Valentina Foa e Rossella Ottorini, rappresentanti di Lis Subito, parlano attraverso Marina Paradisi, la loro interprete: “La commissione della Camera vuole apportare delle modifiche al ddl: in pratica, vogliono ribadire che noi sordi siamo una minoranza linguistica. Ma la Costituzione collega necessariamente le minoranze linguistiche a specifici territori, mentre noi viviamo in tutta Italia”. Soprattutto, c’è un problema di fondo: “I parlamentari non sanno cos’è la Lis, non ne capiscono il peso. Non sanno che è una lingua che ha una sua grammatica e le sue regole, per di più in continua evoluzione. Forse per loro le lingue sono solo quelle vocali, mentre questa è visiva”. Un’incapacità di capire che, secondo Valentina e Rossella, “non è collegata alla destra o alla sinistra”. La difficoltà nel comprendere l’altro da sé e le sue esigenze non ha colori politici chiari. “Secondo me questi parlamentari un sordo non l’hanno mai visto, almeno da vicino” riflette una signora. Una delle tante persone che hanno accompagnato i sordi in piazza, anche nella speranza di un incontro con i deputati “che non capiscono.

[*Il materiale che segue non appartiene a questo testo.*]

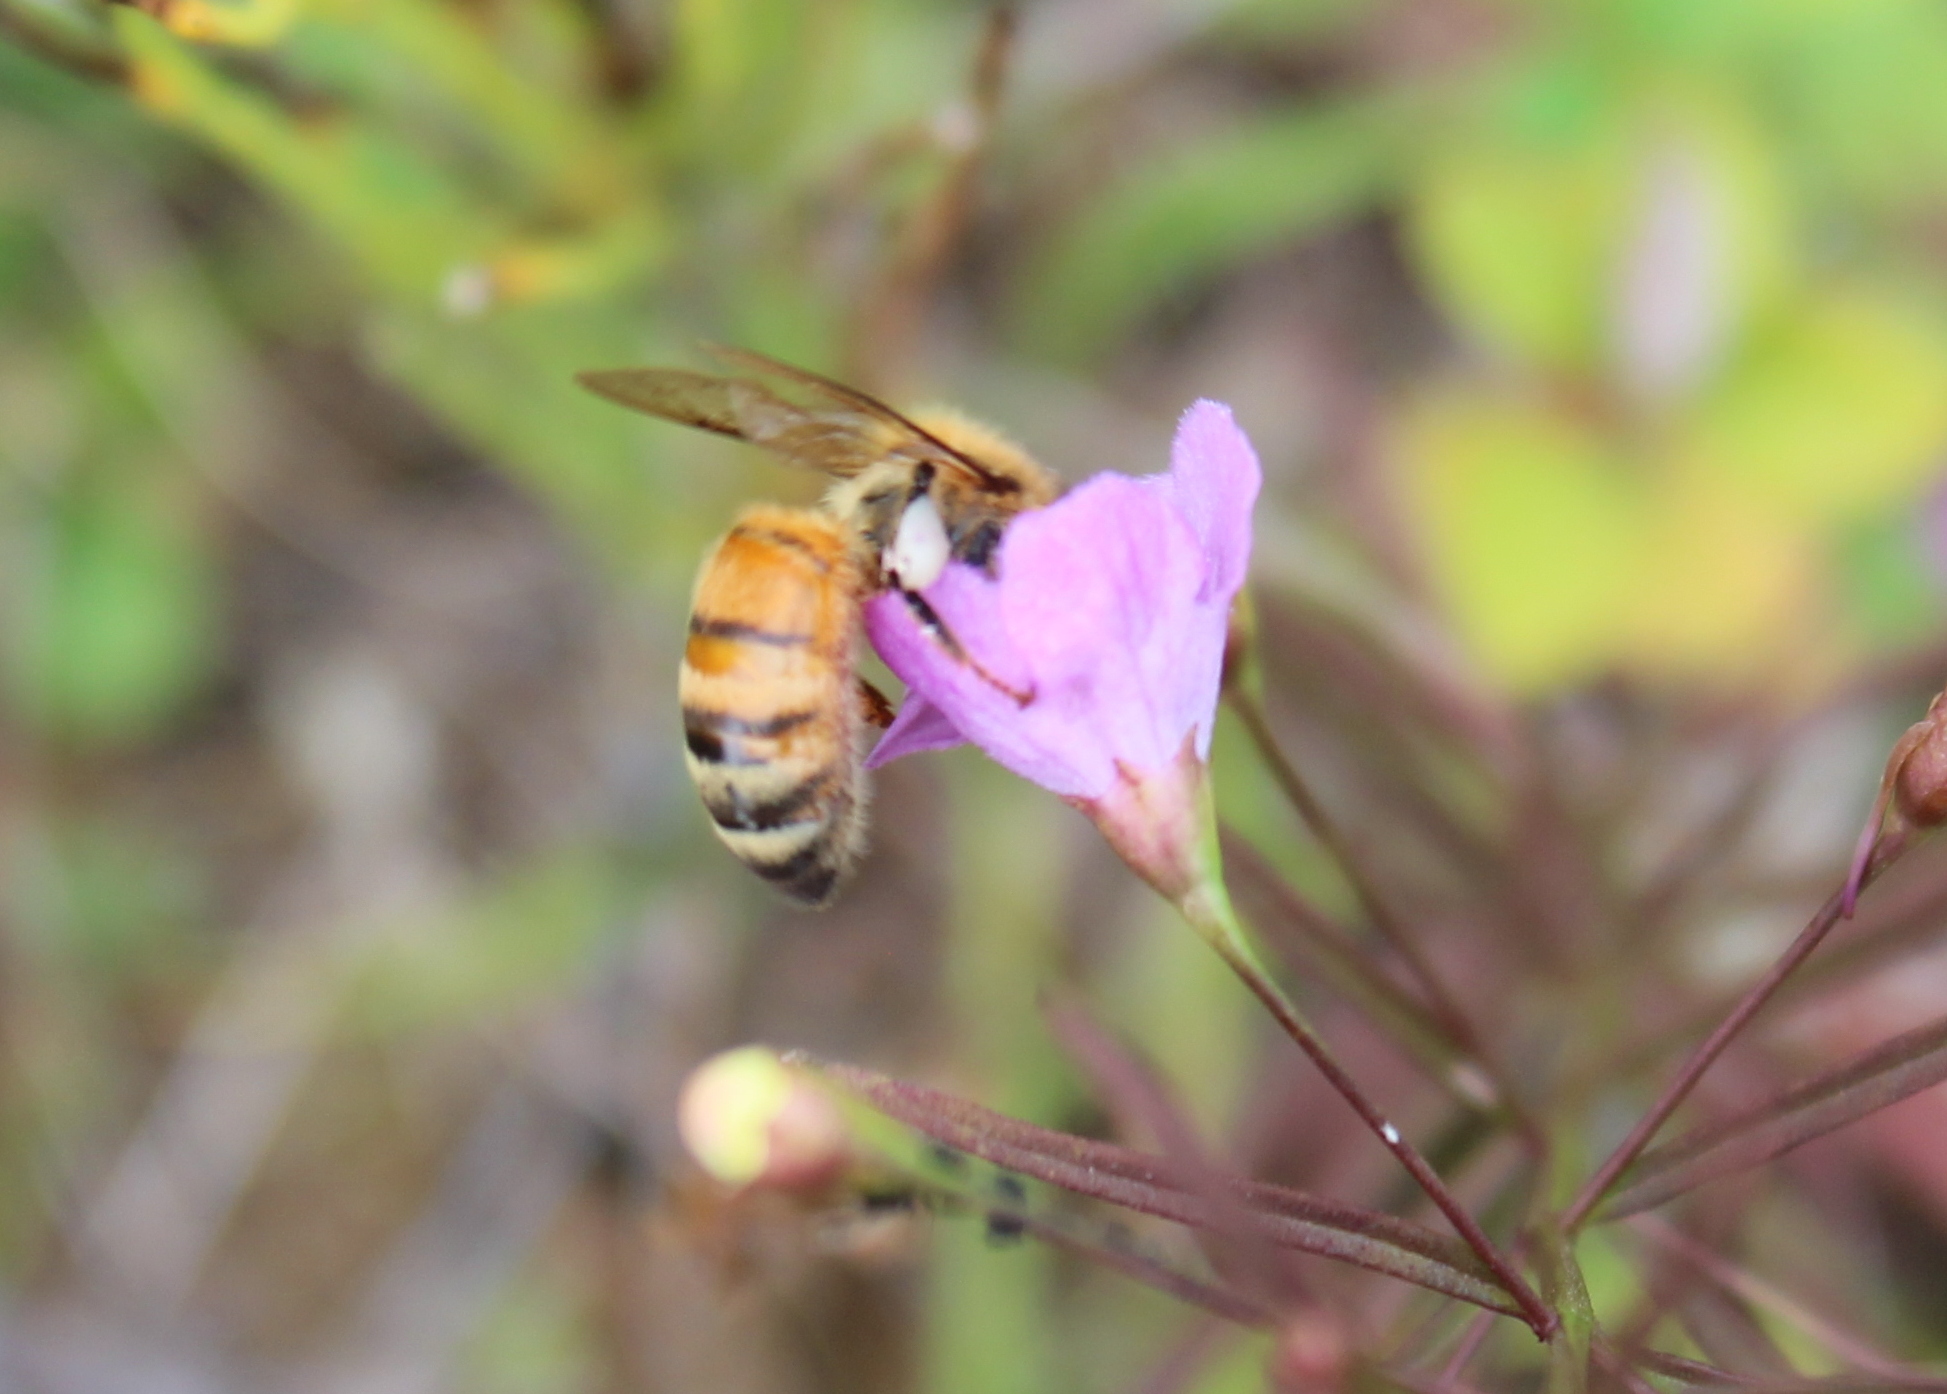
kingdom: Animalia
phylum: Arthropoda
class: Insecta
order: Hymenoptera
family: Apidae
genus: Apis
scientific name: Apis mellifera
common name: Honey bee
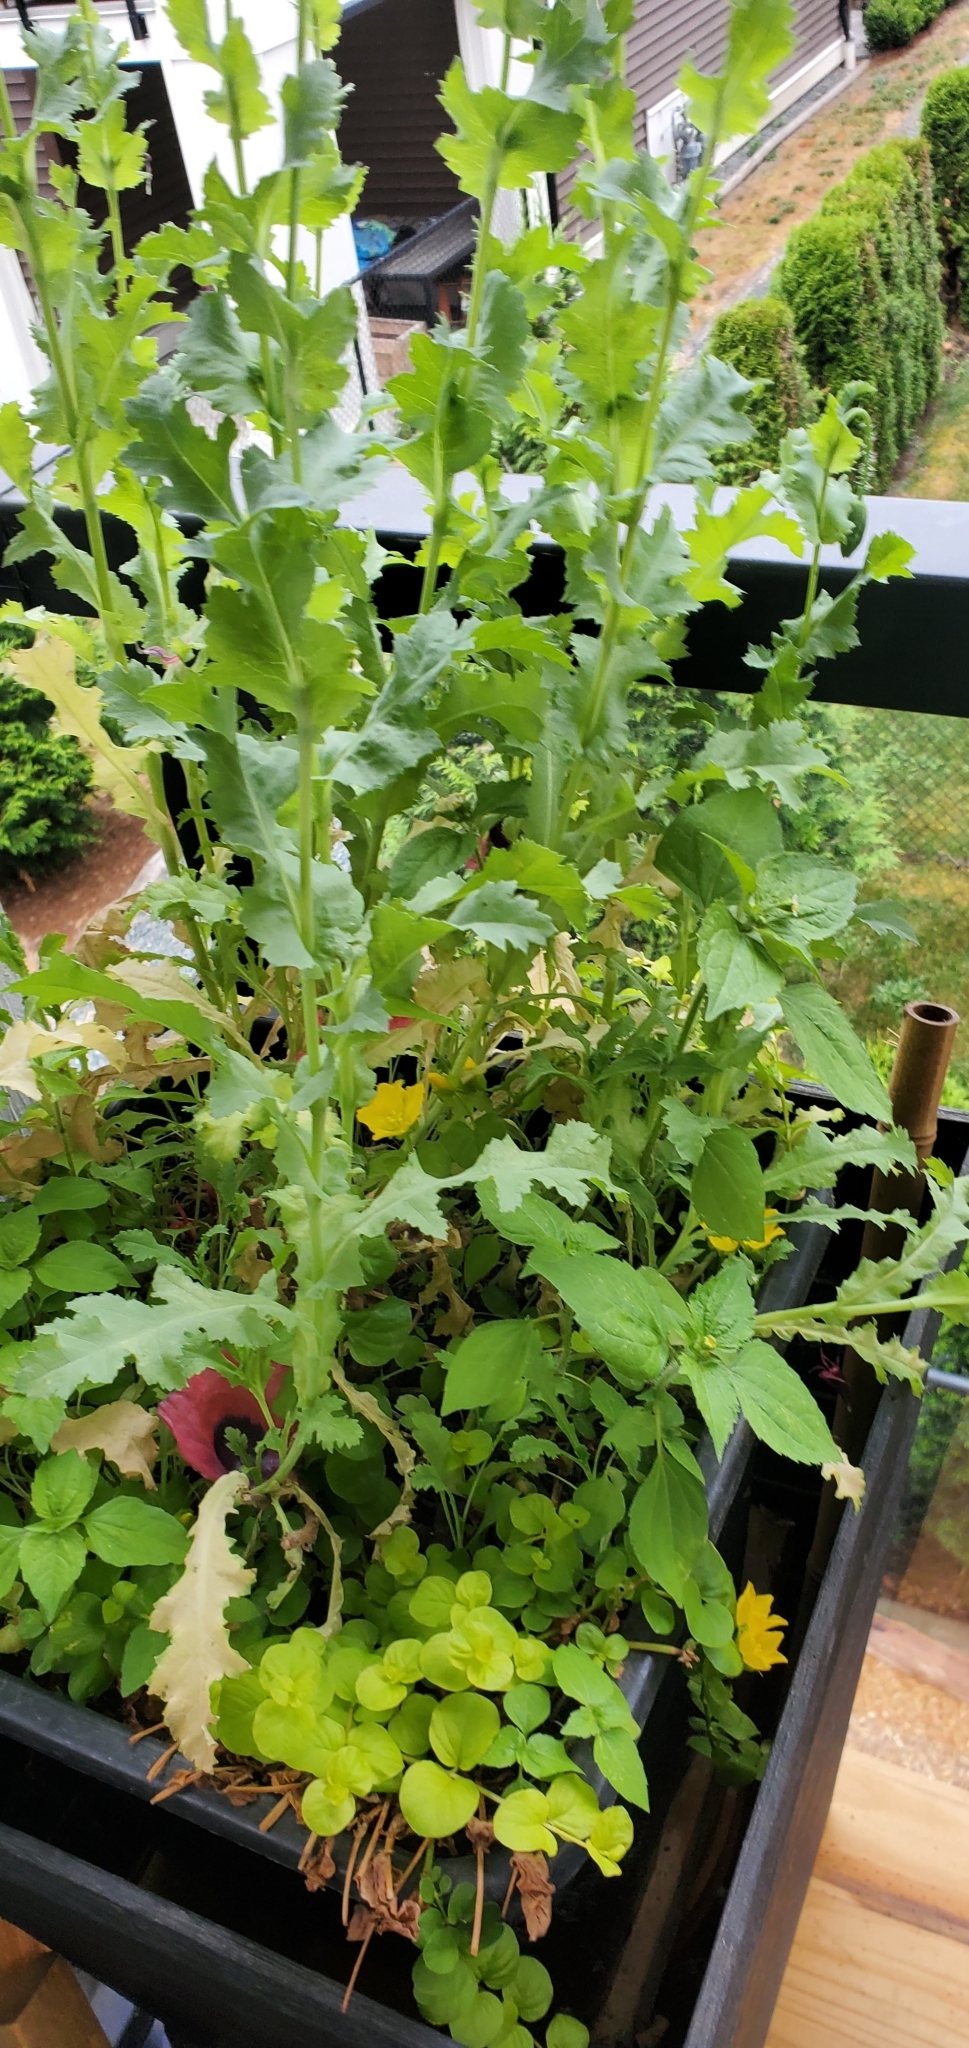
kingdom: Plantae
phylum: Tracheophyta
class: Magnoliopsida
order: Ranunculales
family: Papaveraceae
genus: Papaver
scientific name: Papaver somniferum
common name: Opium poppy
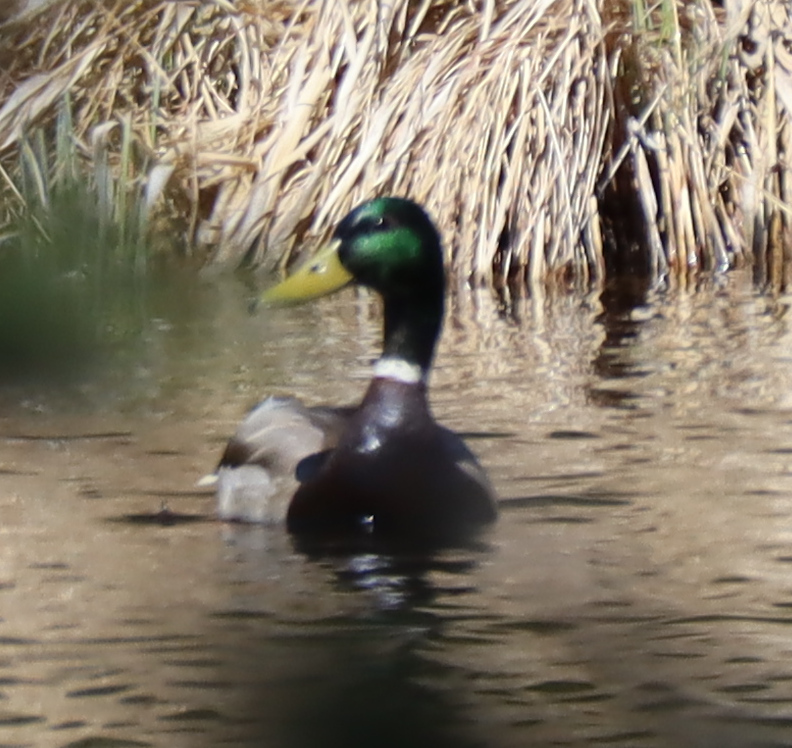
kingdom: Animalia
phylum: Chordata
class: Aves
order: Anseriformes
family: Anatidae
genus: Anas
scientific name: Anas platyrhynchos
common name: Mallard
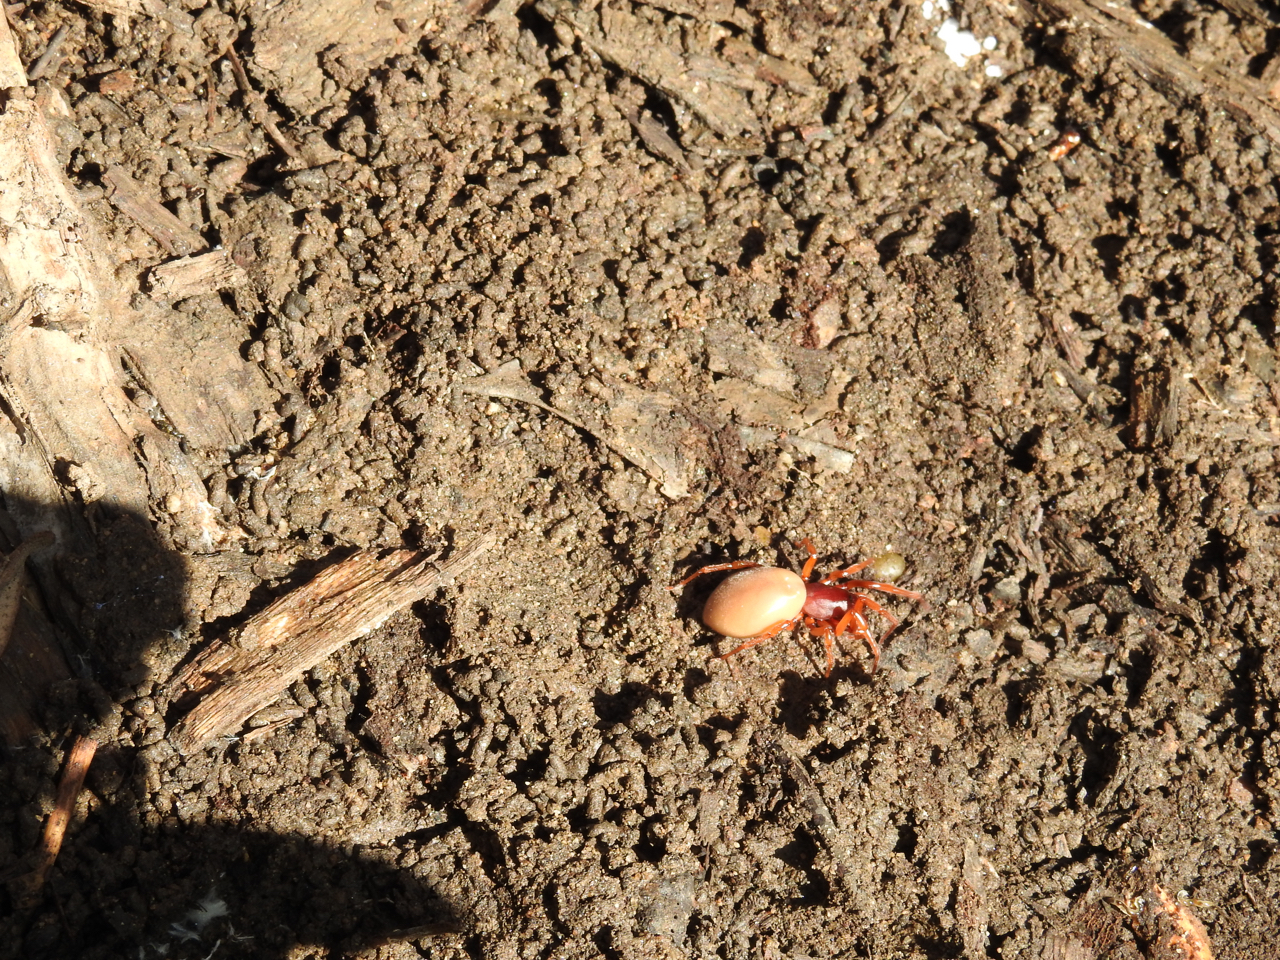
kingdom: Animalia
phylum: Arthropoda
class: Arachnida
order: Araneae
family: Dysderidae
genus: Dysdera
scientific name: Dysdera crocata
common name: Woodlouse spider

Kizzie Bridges, americana, ha un marito e un figlio di tre anni: entrambi sordi, proprio come i suoi genitori. Racconta: “Mio figlio va alla scuola materna e ha l’interprete solo 17 ore a settimana. Mio marito invece fa l’architetto, e nelle riunioni di lavoro rimane tagliato fuori. Lo Stato deve riconoscere i diritti dei sordi, come avviene nelle altre nazioni. Non tutti possono pagare un interprete”. Il ponte “verso la società dei tanti” come ricorda Marina, che spiega: “Per dare voce ai sordi non basta imparare la loro lingua. Bisogna penetrare nella loro cultura, comprendere le loro abitudini. Per un sordo la sveglia mattutina può essere il sole che entra da una serranda semichiusa”. E che ti pizzica gli occhi, senza fare rumore.